Ma è soprattutto il pensiero delle distanze fisiche tra le cittadine e le grandi città, il lato materiale della questione, i chilometri di asfalto da percorrere o i climi ostili di certe zone, oltre che lo stato mentale, che nella mia testa rendono ostiche quelle vite. E mi capita spesso mentre leggo un libro, di andare a cercare immediatamente le immagini e la posizione geografica delle varie città o contee a cui si fa riferimento perché sono curioso, al di là della mia immaginazione, di capire qual è il paesaggio reale che sta facendo da sfondo ad un storia. Mi aiuta molto avere il riscontro di un luogo vero, preciso, perché mi interessa vedere se la realtà corrisponde o meno all’impressione che ne ho ricavato attraverso la prosa dell’autore.
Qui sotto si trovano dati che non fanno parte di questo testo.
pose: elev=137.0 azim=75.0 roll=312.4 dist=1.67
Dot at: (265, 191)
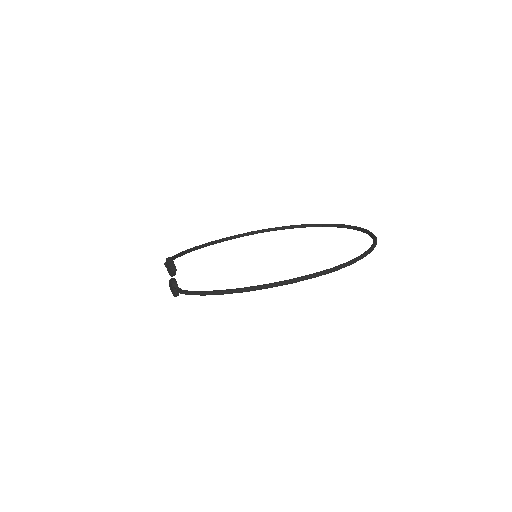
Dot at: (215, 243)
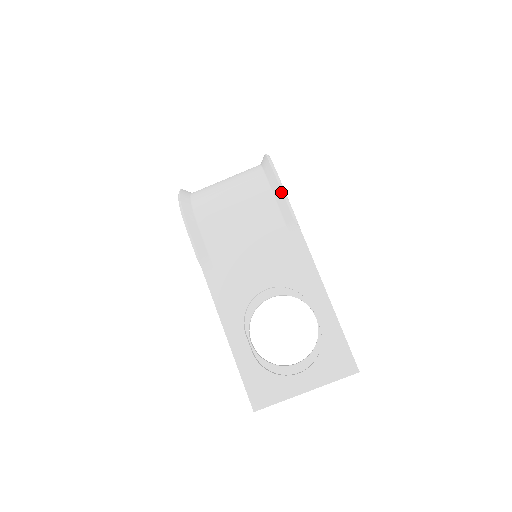
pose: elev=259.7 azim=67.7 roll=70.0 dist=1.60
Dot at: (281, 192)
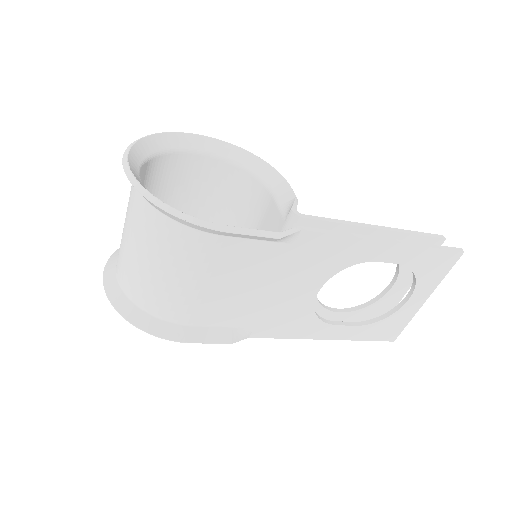
Dot at: (234, 234)
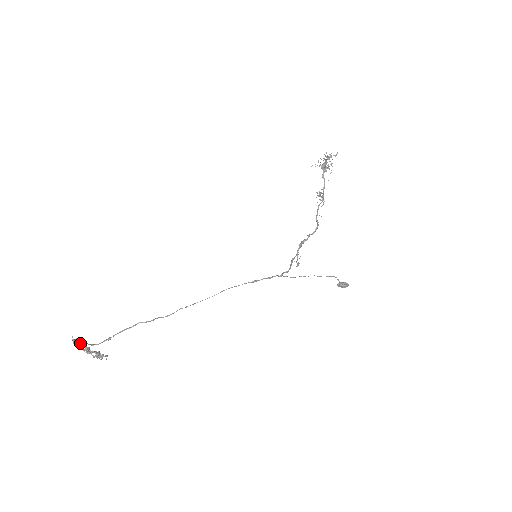
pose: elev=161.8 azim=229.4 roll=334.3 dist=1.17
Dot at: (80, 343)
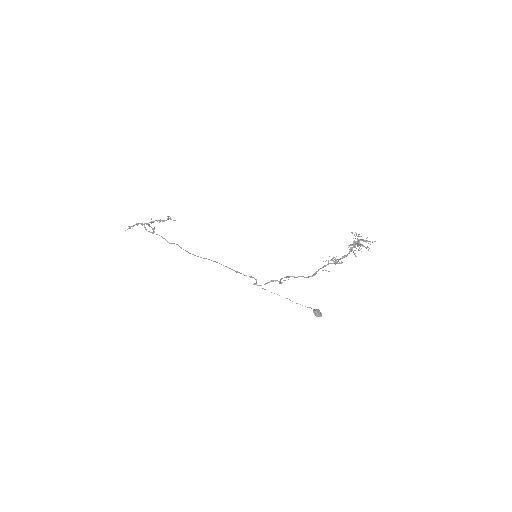
Dot at: occluded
L’ho fatto anche questa volta, non appena sono arrivato alla terza riga di questo feroce incipit di La casa di villeggiatura, uno dei quattordici racconti che compongono Nostalgia di un altro mondo di Ottessa Moshfegh, autrice americana di padre iraniano e madre croata.

«Si capiva solo guardandoli – chiazze di bibita gusto uva sulle magliette dei bambini, tinte casalinghe dei capelli, denti malconci -, gli abitanti di Alna erano poveri (…) Lo squallore della città era rassicurante, come un vecchio film in bianco e nero».2

A introdurci in questa derelitta città del Maine è un’insegnante delle superiori che grazie ai prezzi d’acquisto bassi della zona si è comprata una villetta come casa vacanze. Non le interessa socializzare, non le interessa fare nulla di esaltante, ma solo starsene lontana da tutto trovando il più delle volte sollievo in un po’ di droga. Fa lunghe passeggiate fermandosi ogni tanto dalle parti del deposito degli autobus per comprare un qualsiasi tipo di droga che gli spacciatori, che lei chiama zombie, hanno sottomano in quel momento. Alna è piena di eroina e metanfetamine e lo si vede, prima ancora che dai denti e dall’aspetto fisico, dalla faccia della gente.
La nostra insegnante, considerata ricca per gli standard del posto, sembra rilassarsi immersa nel disagio degli abitanti e nei suoi dieci dollari di roba.
Il suo sguardo, seppur a volte dia l’impressione di essere quello di chi si sente superiore, è sì impietoso ma mai giudicante. Si limita a constatare il degrado umano e urbano, non c’è sarcasmo né cinismo nelle sue parole.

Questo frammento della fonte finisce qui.